Energy transfer and energy level decay processes of Er³⁺ in water-free tellurite glass

This report details the fundamental spectroscopic properties of a new class of water-free tellurite glasses studied for future applications in mid-infrared light generation. The fundamental excited state decay processes relating to the ⁴I_11/2 → ⁴I_13/2 transition in singly Er³⁺-doped Tellurium Zinc Lanthanum glass have been investigated using time-resolved fluorescence spectroscopy. The excited state dynamics was analyzed for Er₂O₃ concentrations between 0.5 mol% and 4 mol%. Selective laser excitation of the ⁴I_11/2 energy level at 972 nm and selective laser excitation of the ⁴I_13/2 energy level at 1485 nm has established that in a similar way to other Er³⁺-doped glasses, a strong energy-transfer upconversion by way of a dipole-dipole interaction between two excited erbium ions in the ⁴I_13/2 level populates the ⁴I_11/2 upper laser level of the 3 μm transition.
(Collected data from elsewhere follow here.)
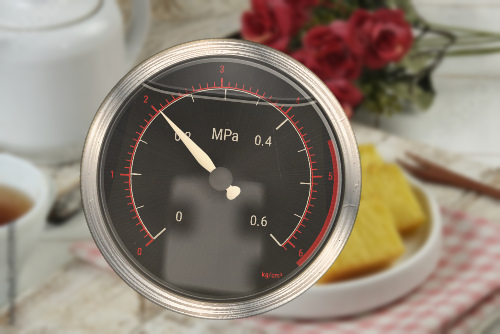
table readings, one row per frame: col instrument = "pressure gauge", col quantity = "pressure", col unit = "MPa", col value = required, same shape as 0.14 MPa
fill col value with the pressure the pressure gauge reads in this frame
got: 0.2 MPa
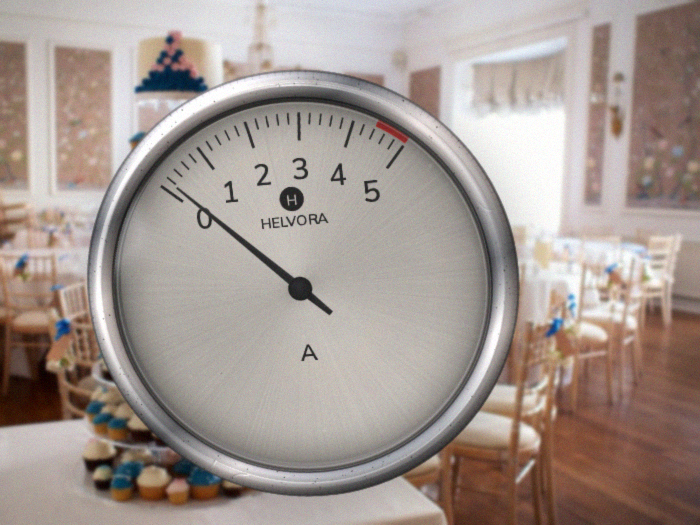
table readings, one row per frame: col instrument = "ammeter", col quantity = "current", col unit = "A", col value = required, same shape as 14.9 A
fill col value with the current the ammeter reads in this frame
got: 0.2 A
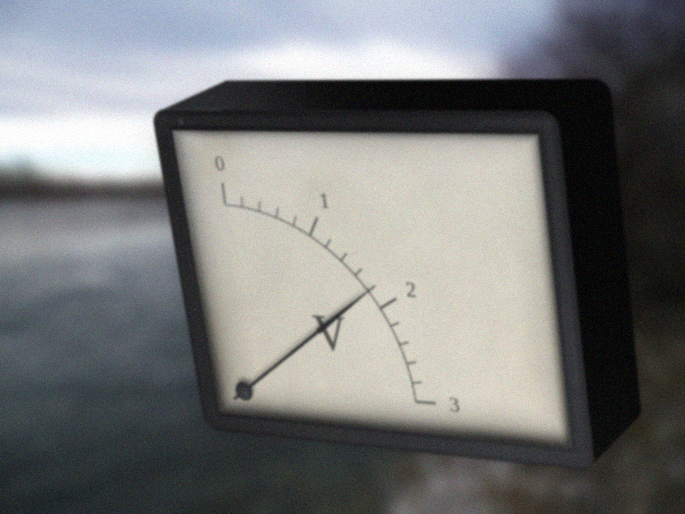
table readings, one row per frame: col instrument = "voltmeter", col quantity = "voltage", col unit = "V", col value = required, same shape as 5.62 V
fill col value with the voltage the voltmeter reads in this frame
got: 1.8 V
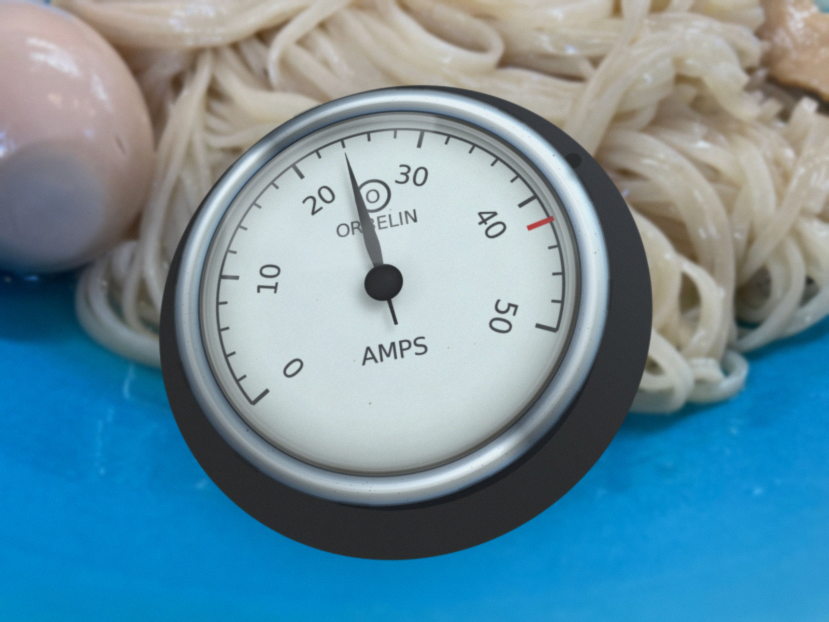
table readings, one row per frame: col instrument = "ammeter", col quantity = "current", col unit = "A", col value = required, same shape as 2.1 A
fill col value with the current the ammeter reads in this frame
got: 24 A
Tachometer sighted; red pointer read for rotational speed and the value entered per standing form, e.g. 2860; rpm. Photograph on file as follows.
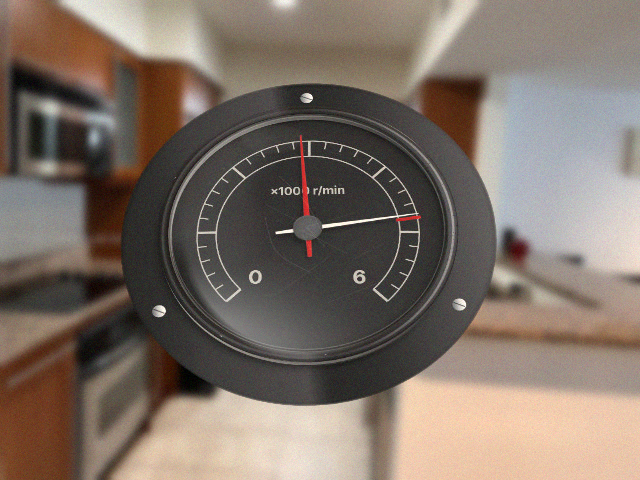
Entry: 2900; rpm
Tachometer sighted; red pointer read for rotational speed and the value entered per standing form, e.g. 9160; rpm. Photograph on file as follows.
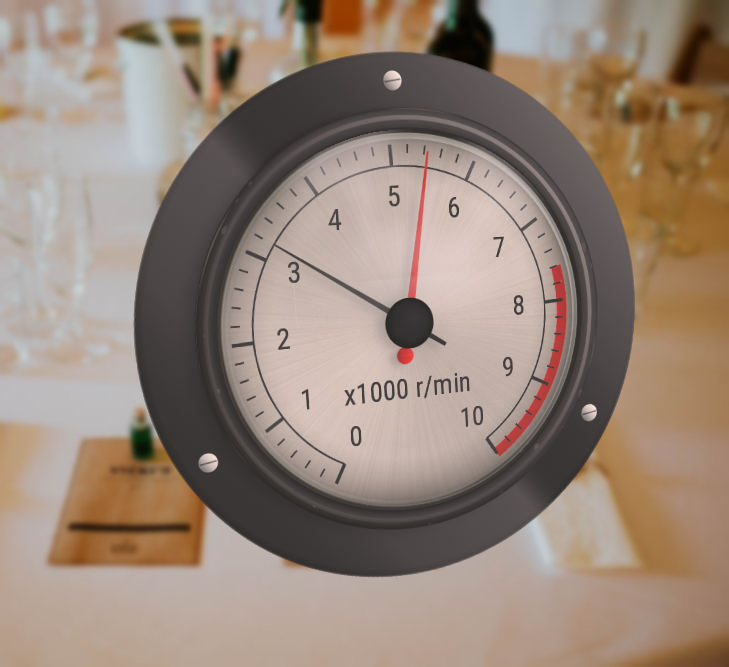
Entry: 5400; rpm
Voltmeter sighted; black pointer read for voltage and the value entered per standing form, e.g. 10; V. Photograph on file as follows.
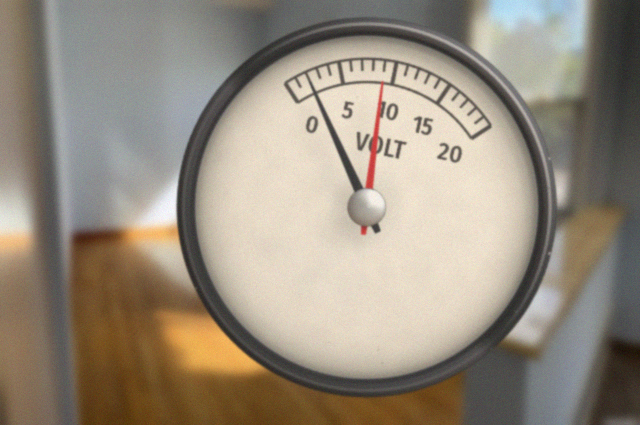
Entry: 2; V
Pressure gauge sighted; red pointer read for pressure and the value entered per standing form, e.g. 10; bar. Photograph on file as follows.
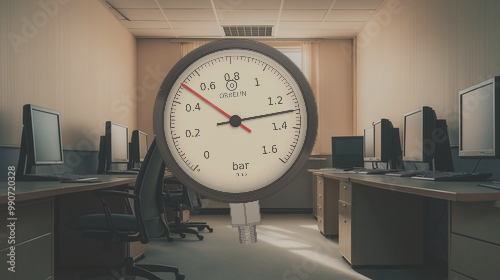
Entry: 0.5; bar
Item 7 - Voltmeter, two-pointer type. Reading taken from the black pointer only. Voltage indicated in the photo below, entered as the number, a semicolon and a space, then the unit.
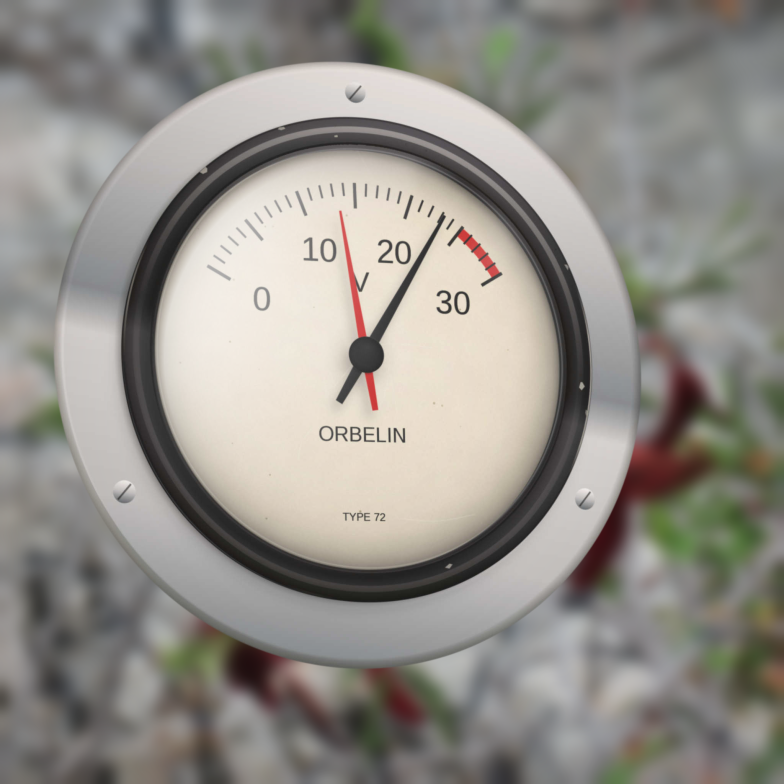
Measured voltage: 23; V
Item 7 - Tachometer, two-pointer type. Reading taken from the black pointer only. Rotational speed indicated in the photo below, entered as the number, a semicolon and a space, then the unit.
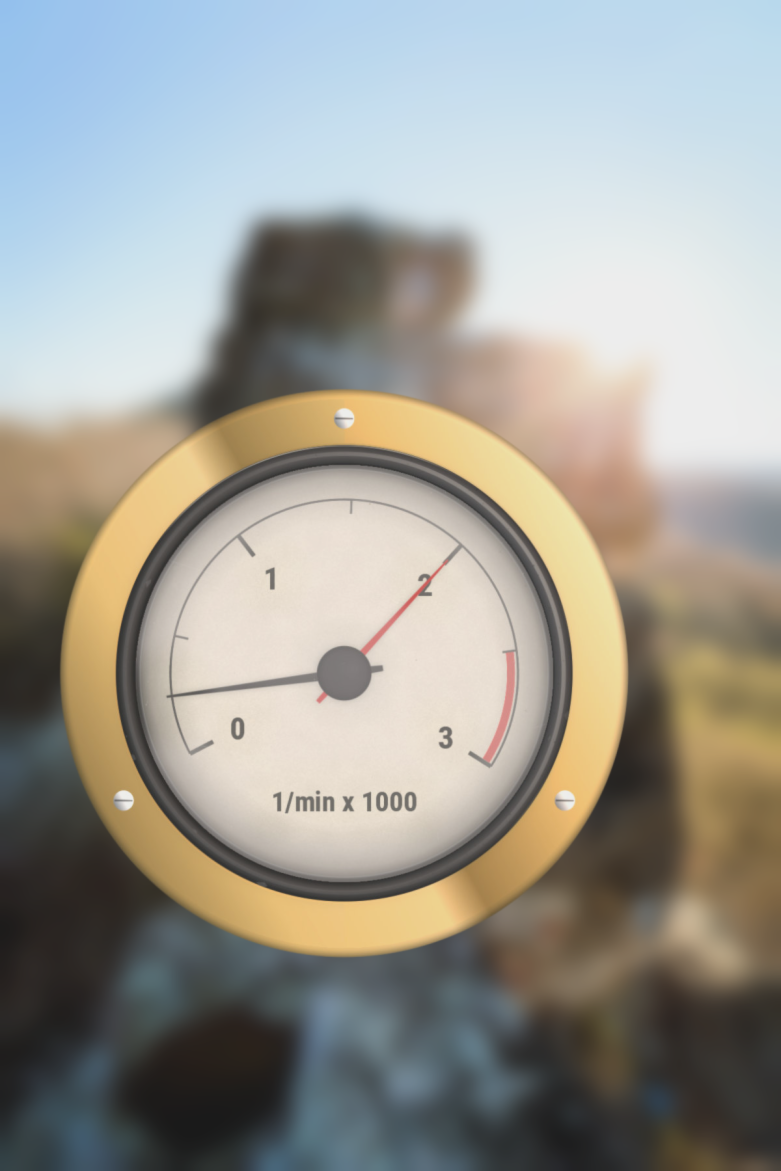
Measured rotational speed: 250; rpm
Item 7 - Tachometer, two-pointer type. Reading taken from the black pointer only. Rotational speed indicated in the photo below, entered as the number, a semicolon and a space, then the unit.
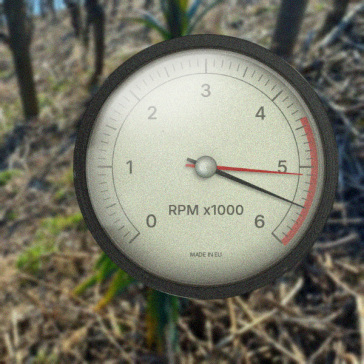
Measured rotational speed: 5500; rpm
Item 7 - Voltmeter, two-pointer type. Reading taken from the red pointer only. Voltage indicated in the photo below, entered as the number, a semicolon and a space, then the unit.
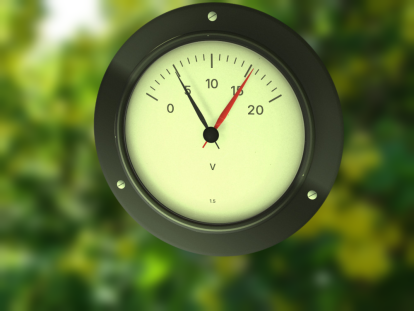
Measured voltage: 15.5; V
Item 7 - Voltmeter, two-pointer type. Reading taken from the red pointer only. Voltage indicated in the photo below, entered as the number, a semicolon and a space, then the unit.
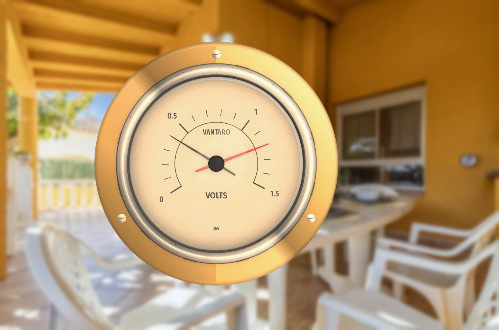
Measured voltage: 1.2; V
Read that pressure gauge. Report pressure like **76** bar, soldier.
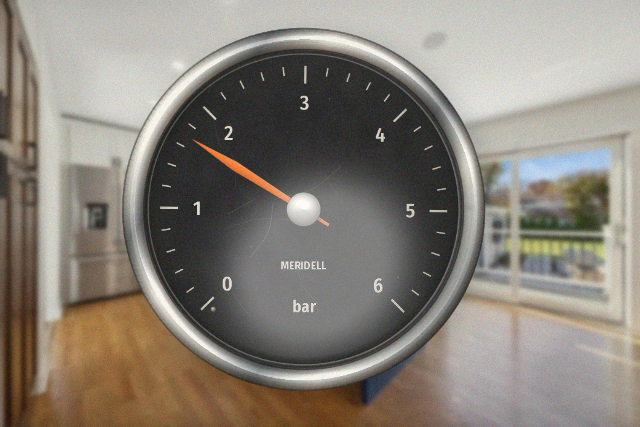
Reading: **1.7** bar
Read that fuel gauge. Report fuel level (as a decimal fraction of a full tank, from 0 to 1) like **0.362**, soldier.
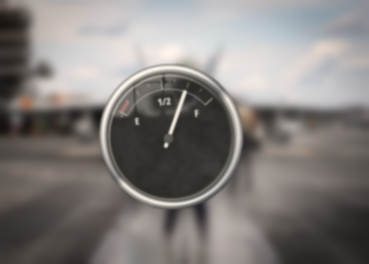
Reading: **0.75**
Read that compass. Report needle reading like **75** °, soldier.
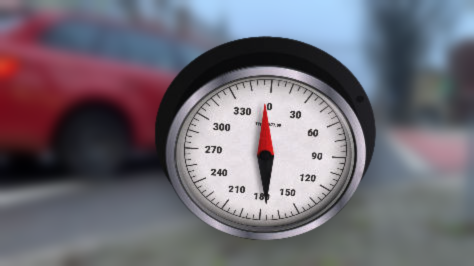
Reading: **355** °
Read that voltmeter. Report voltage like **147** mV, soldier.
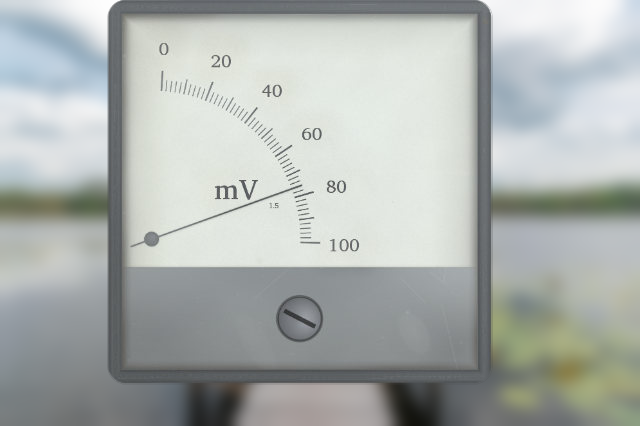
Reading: **76** mV
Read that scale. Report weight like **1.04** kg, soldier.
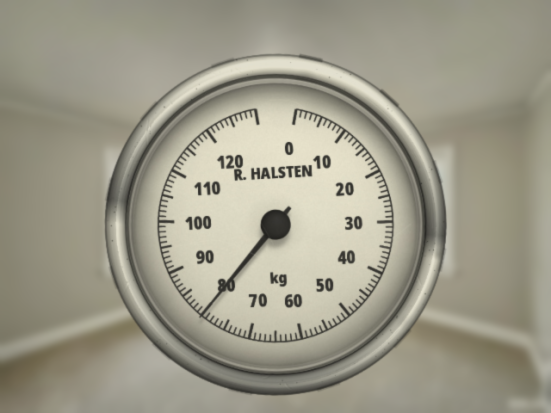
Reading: **80** kg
The ⁴I_13/2 and ⁴I_11/2 energy levels emitted luminescence with peaks located at 1532 nm and 2734 nm respectively with luminescence efficiencies of 100% and 8% for the higher (4 mol.%) concentration sample. Results from numerical simulations showed that a population inversion is reached at a threshold pumping intensity of ∼57 kW cm^-2 for a CW laser pump at 976 nm for [Er₂O₃] = 2 mol.%.